ATHENS
HISTORY AND CULTURE
The history of Athens is one of the longest of
any city in Europe and in the world. Named after Athena, goddess of wisdom and
knowledge, Athens has been continuously inhabited since the Bronze Age and is
generally considered to be the cradle of Western civilization. It became the
leading city of Ancient Greece in the first millennium BC and the strongest
Greek city-state around 500 BC, entering its Golden Age after emerging
victorious from the Persian Wars (500 - 449 BC). During the time of Pericles
(443 - 429), Athens reached the height of its cultural and imperial
achievement. Socrates and the dramatists Aeshcylus, Sophocles and Euripides
lived at that time.
It was then when the incomparable Parthenon was
built, when sculpture and painting flourished making Athens a center of
intellectual life. The city enjoyed a cultural explosion that ended with the
Peloponnesian War (431 - 401 BC), but Athenian achievements in philosophy,
drama and art continued even after the city's glory faded, creating a legacy
that conquered the world as Hellenistic culture. During the Middle Ages, Athens
experienced decline and then a recovery under the Byzantine Empire, becoming a
provincial capital of the empire and a center of religious learning and
devotion.
Athens HistoryAthens was relatively prosperous
during the Crusades, benefiting from Italian trade. However, the fall of the
Acropolis to the Ottoman Turks in 1458 marked the beginning of nearly four
centuries of Ottoman rule and once again decline.
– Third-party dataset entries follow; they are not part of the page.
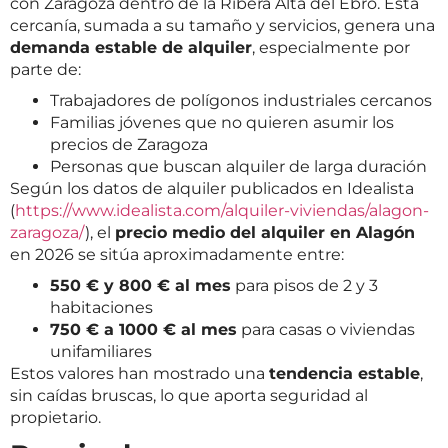
con Zaragoza dentro de la Ribera Alta del Ebro. Esta
cercanía, sumada a su tamaño y servicios, genera una
demanda estable de alquiler
, especialmente por
parte de:
Trabajadores de polígonos industriales cercanos
Familias jóvenes que no quieren asumir los
precios de Zaragoza
Personas que buscan alquiler de larga duración
Según los datos de alquiler publicados en Idealista
(
https://www.idealista.com/alquiler-viviendas/alagon-
zaragoza/
), el
precio medio del alquiler en Alagón
en 2026 se sitúa aproximadamente entre:
550 € y 800 € al mes
para pisos de 2 y 3
habitaciones
750 € a 1000 € al mes
para casas o viviendas
unifamiliares
Estos valores han mostrado una
tendencia estable
,
sin caídas bruscas, lo que aporta seguridad al
propietario.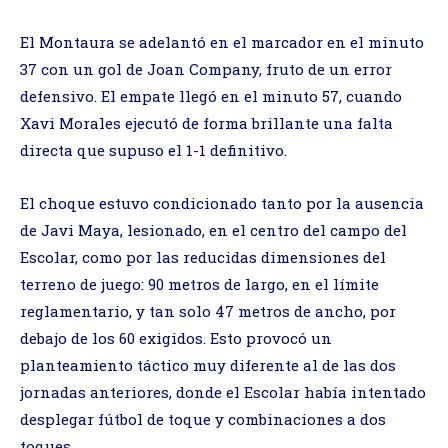
El Montaura se adelantó en el marcador en el minuto
37 con un gol de Joan Company, fruto de un error
defensivo. El empate llegó en el minuto 57, cuando
Xavi Morales ejecutó de forma brillante una falta
directa que supuso el 1-1 definitivo.
El choque estuvo condicionado tanto por la ausencia
de Javi Maya, lesionado, en el centro del campo del
Escolar, como por las reducidas dimensiones del
terreno de juego: 90 metros de largo, en el límite
reglamentario, y tan solo 47 metros de ancho, por
debajo de los 60 exigidos. Esto provocó un
planteamiento táctico muy diferente al de las dos
jornadas anteriores, donde el Escolar había intentado
desplegar fútbol de toque y combinaciones a dos
toques.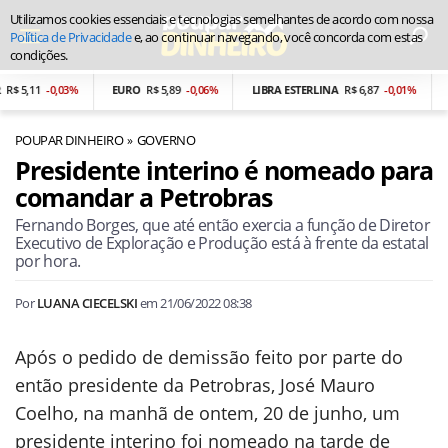
Utilizamos cookies essenciais e tecnologias semelhantes de acordo com nossa
Política de Privacidade
e, ao continuar navegando, você concorda com estas
condições.
$ 5,11
-0,03%
EURO
R$ 5,89
-0,06%
LIBRA ESTERLINA
R$ 6,87
-0,01%
P
POUPAR DINHEIRO
GOVERNO
Presidente interino é nomeado para
comandar a Petrobras
Fernando Borges, que até então exercia a função de Diretor
Executivo de Exploração e Produção está à frente da estatal
por hora.
Por
LUANA CIECELSKI
em
21/06/2022 08:38
Após o pedido de demissão feito por parte do
então presidente da Petrobras, José Mauro
Coelho, na manhã de ontem, 20 de junho, um
presidente interino foi nomeado na tarde de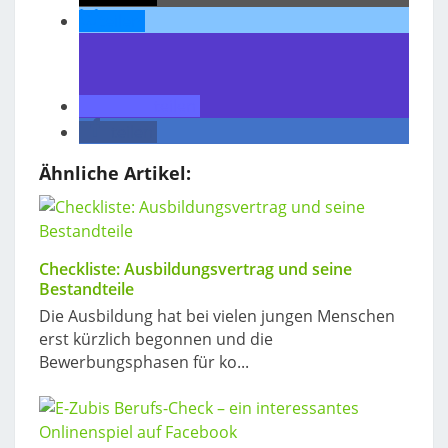
teilen
teilen
teilen
Ähnliche Artikel:
Checkliste: Ausbildungsvertrag und seine
Bestandteile
Die Ausbildung hat bei vielen jungen Menschen
erst kürzlich begonnen und die
Bewerbungsphasen für ko...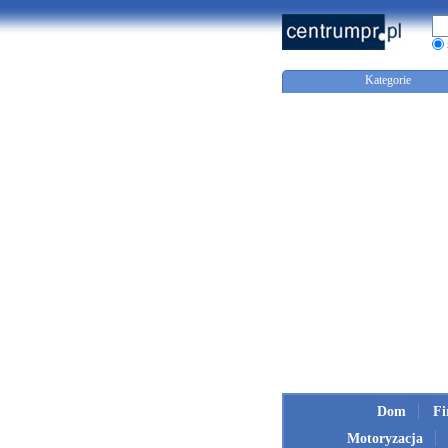
Kategorie
Dom
F
Motoryzacja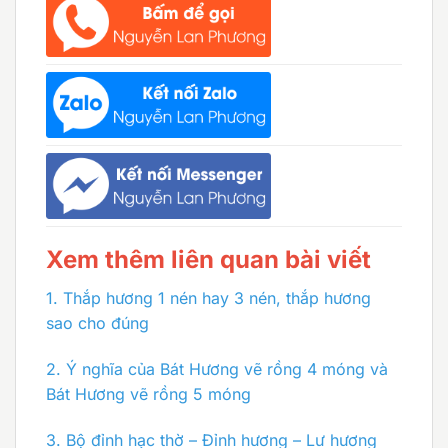
Xem thêm liên quan bài viết
1.
Thắp hương 1 nén hay 3 nén, thắp hương
sao cho đúng
2.
Ý nghĩa của Bát Hương vẽ rồng 4 móng và
Bát Hương vẽ rồng 5 móng
3.
Bộ đỉnh hạc thờ – Đỉnh hương – Lư hương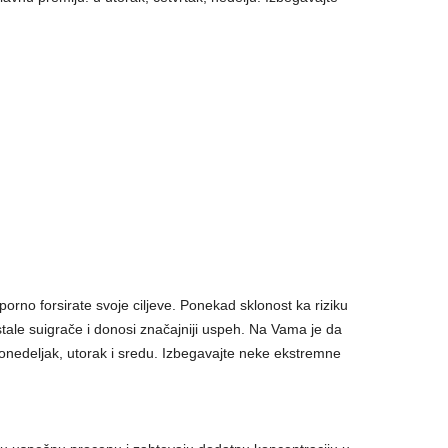
uporno forsirate svoje ciljeve. Ponekad sklonost ka riziku
tale suigrače i donosi značajniji uspeh. Na Vama je da
onedeljak, utorak i sredu. Izbegavajte neke ekstremne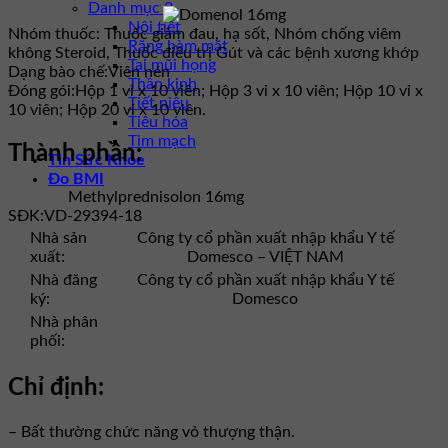
Danh mục 2
Nội tiết
Nhóm thuốc:
Thuốc giảm đau, hạ sốt, Nhóm chống viêm
Răng hàm mặt
không Steroid, Thuốc điều trị Gút và các bệnh xương khớp
Tai mũi họng
Dạng bào chế:
Viên nén
Thần kinh
Đóng gói:
Hộp 1 vỉ x 10 viên; Hộp 3 vỉ x 10 viên; Hộp 10 vỉ x
Tiết niệu
10 viên; Hộp 20 vỉ x 10 viên.
Tiêu hóa
Tim mạch
Thành phần:
Tin Sức Khỏe
Đo BMI
Methylprednisolon 16mg
SĐK:
VD-29394-18
Nhà sản
Công ty cổ phần xuất nhập khẩu Y tế
xuất:
Domesco – VIỆT NAM
Nhà đăng
Công ty cổ phần xuất nhập khẩu Y tế
ký:
Domesco
Nhà phân
phối:
Chỉ định:
– Bất thường chức năng vỏ thượng thận.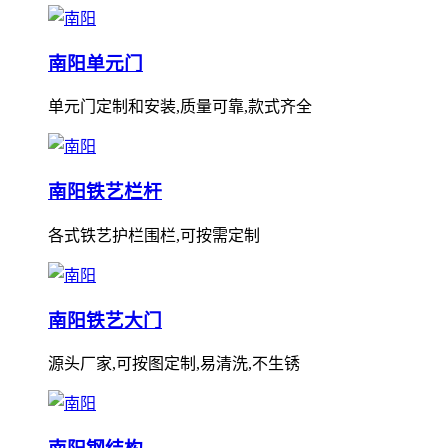
南阳单元门
单元门定制和安装,质量可靠,款式齐全
南阳铁艺栏杆
各式铁艺护栏围栏,可按需定制
南阳铁艺大门
源头厂家,可按图定制,易清洗,不生锈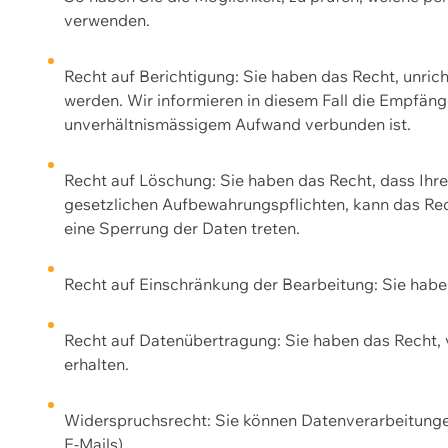
verwenden.
Recht auf Berichtigung: Sie haben das Recht, unric
werden. Wir informieren in diesem Fall die Empfän
unverhältnismässigem Aufwand verbunden ist.
Recht auf Löschung: Sie haben das Recht, dass Ih
gesetzlichen Aufbewahrungspflichten, kann das Rec
eine Sperrung der Daten treten.
Recht auf Einschränkung der Bearbeitung: Sie habe
Recht auf Datenübertragung: Sie haben das Recht, 
erhalten.
Widerspruchsrecht: Sie können Datenverarbeitunge
E-Mails).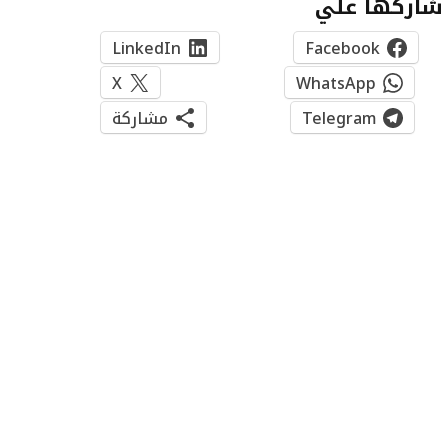
شاركها علي
LinkedIn
Facebook
X
WhatsApp
Telegram
مشاركة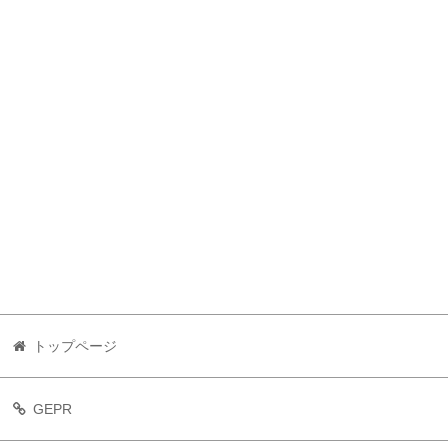
トップページ
GEPR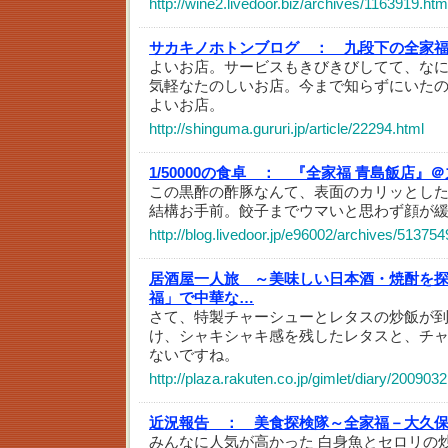
http://wine2.livedoor.biz/archives/1163919.htm
サカキノホトンブログ ：
九段下の全家
よいお店。サービスもきびきびしてて、な
気軽なたのしいお店。今まで知らずにいた
よいお店。
http://shinguma.gururi.jp/article/22294.html
1/50000の食卓 ：
『全家福 青島飯店』＠
この黒酢の酢豚なんて、表面のカリッとし
結構お手前。餃子までウマいと思わず顔が
http://blog.livedoor.jp/e96002/archives/513754
居酒屋一人旅 ～美味しい日本酒・焼酎を
福」で中華な…
さて、特製チャーシューとレタスの炒飯が
け、シャキシャキ感を残したレタスと、チ
ないですね。
http://plaza.rakuten.co.jp/gimlet/diary/200903
近況報告 ：
美食探検隊～全家福－大久
みんなに人気が高かった 白身魚とセロリの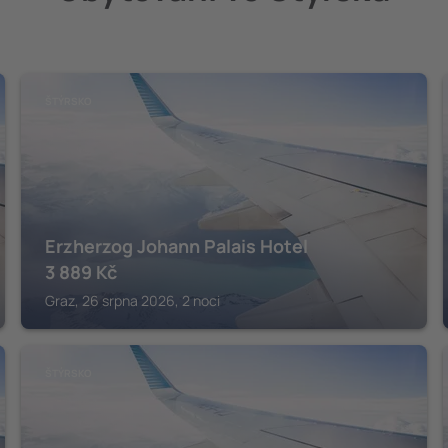
ŠTÝRSKO
Erzherzog Johann Palais Hotel
3 889
Kč
Graz, 26 srpna 2026, 2 noci
ŠTÝRSKO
Athens re-emerged in the 19th
century as the capital of the independent Greek State. Modern Athens was
constructed after 1834, when it became the capital of a newly independent
Greece.
The cultural legacy of ancient Athens to the
world is incalculable and to a great extent the references to the Greek
heritage that abound in the culture of Western Europe are to Athenian
civilization. Today, cultural events including dance and theatre, recitals,
concerts international trade shows, conferences and symposia, public lectures,
gallery exhibits, sports events and marathons, an integral part of life in this
bustling cosmopolitan capital.
Built in 161 BC, the Odeon of Herod Atticus at
the foot of the Acropolis provides one of the most important open-air venues
for staging the annual Athens Festival, featuring music concerts and dance
troupes from around the world. Superb performances of ancient and modern drama
are staged at the Herod Atticus Theatre.